While the world keeps a weather eye on the nail-biting vote-counting of the US Election 2020 for the outcome of a tight electoral battle between Republican Donald Trump and Democrat Joe Biden, Sarah McBride makes history for being the first transgender to win a state Senate race.
Democrat Sarah McBride defeated her Republican opponent, Steve Washington, in Delaware’s Senate election and will replace Senator Harris McDowell, who is going to retire at the end of his term. McBride will become the first openly transgender state senator in America as well as the country’s highest-ranking transgender official when sworn in.

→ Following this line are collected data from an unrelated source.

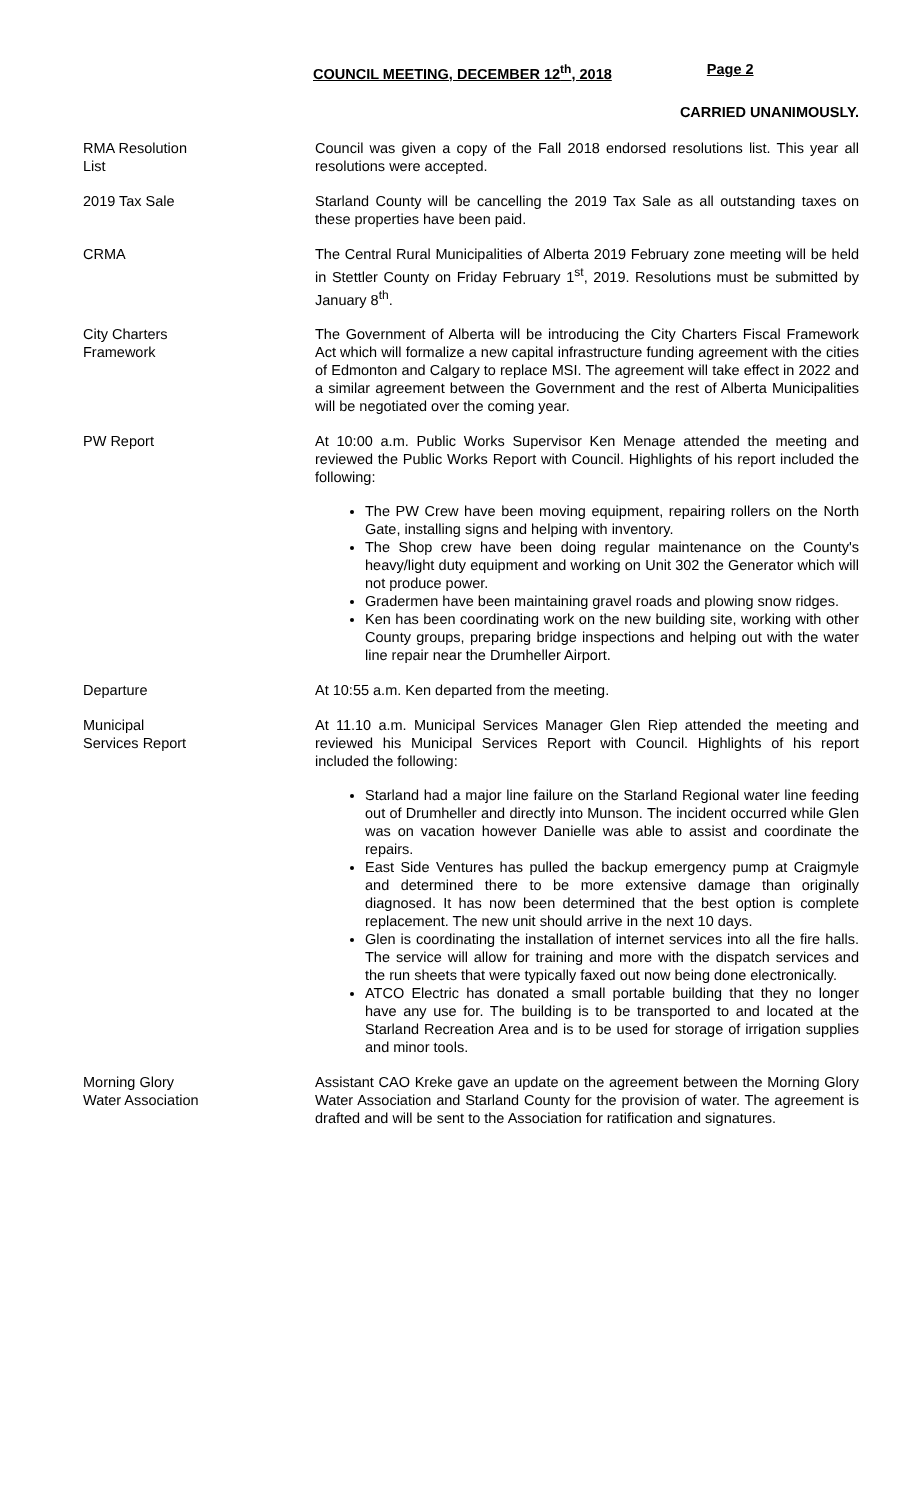COUNCIL MEETING, DECEMBER 12<sup>th</sup>, 2018 Page 2
CARRIED UNANIMOUSLY.
RMA Resolution
List
Council was given a copy of the Fall 2018 endorsed resolutions list. This year all resolutions were accepted.
2019 Tax Sale Starland County will be cancelling the 2019 Tax Sale as all outstanding taxes on these properties have been paid.
CRMA The Central Rural Municipalities of Alberta 2019 February zone meeting will be held in Stettler County on Friday February 1<sup>st</sup>, 2019. Resolutions must be submitted by January 8<sup>th</sup>.
City Charters
Framework
The Government of Alberta will be introducing the City Charters Fiscal Framework Act which will formalize a new capital infrastructure funding agreement with the cities of Edmonton and Calgary to replace MSI. The agreement will take effect in 2022 and a similar agreement between the Government and the rest of Alberta Municipalities will be negotiated over the coming year.
PW Report At 10:00 a.m. Public Works Supervisor Ken Menage attended the meeting and reviewed the Public Works Report with Council. Highlights of his report included the following:
The PW Crew have been moving equipment, repairing rollers on the North Gate, installing signs and helping with inventory.
The Shop crew have been doing regular maintenance on the County's heavy/light duty equipment and working on Unit 302 the Generator which will not produce power.
Gradermen have been maintaining gravel roads and plowing snow ridges.
Ken has been coordinating work on the new building site, working with other County groups, preparing bridge inspections and helping out with the water line repair near the Drumheller Airport.
Departure At 10:55 a.m. Ken departed from the meeting.
Municipal
Services Report
At 11.10 a.m. Municipal Services Manager Glen Riep attended the meeting and reviewed his Municipal Services Report with Council. Highlights of his report included the following:
Starland had a major line failure on the Starland Regional water line feeding out of Drumheller and directly into Munson. The incident occurred while Glen was on vacation however Danielle was able to assist and coordinate the repairs.
East Side Ventures has pulled the backup emergency pump at Craigmyle and determined there to be more extensive damage than originally diagnosed. It has now been determined that the best option is complete replacement. The new unit should arrive in the next 10 days.
Glen is coordinating the installation of internet services into all the fire halls. The service will allow for training and more with the dispatch services and the run sheets that were typically faxed out now being done electronically.
ATCO Electric has donated a small portable building that they no longer have any use for. The building is to be transported to and located at the Starland Recreation Area and is to be used for storage of irrigation supplies and minor tools.
Morning Glory
Water Association
Assistant CAO Kreke gave an update on the agreement between the Morning Glory Water Association and Starland County for the provision of water. The agreement is drafted and will be sent to the Association for ratification and signatures.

McBride’s campaign called for affordable health care, improving school funding, increasing the minimum wage, and a universal pre-kindergarten policy among other issues. She calls the historic victory an honor and hopes to “meet this moment with meaningful results that make a real difference in the lives of Delawareans here in this district and around our state.”
Sarah McBride, the national press secretary for the Human Rights Campaign, also hoped the Senate Election Results in Delaware “might send a comforting and hopeful message to a young person, in Delaware or really anywhere else in this country, who’s struggling with who they are and how they fit into this world. It might be able to send them a message that their voice matters, and our democracy is big enough for them.”
Sarah McBride made her mark in the annals of the US political history as the first openly transgender person to work at the White House (when she interned with the administration of former President Barack Obama in 2012) and as the first transgender person to speak at a major party’s national convention (when she addressed the 2016 Democratic National Convention in Philadelphia).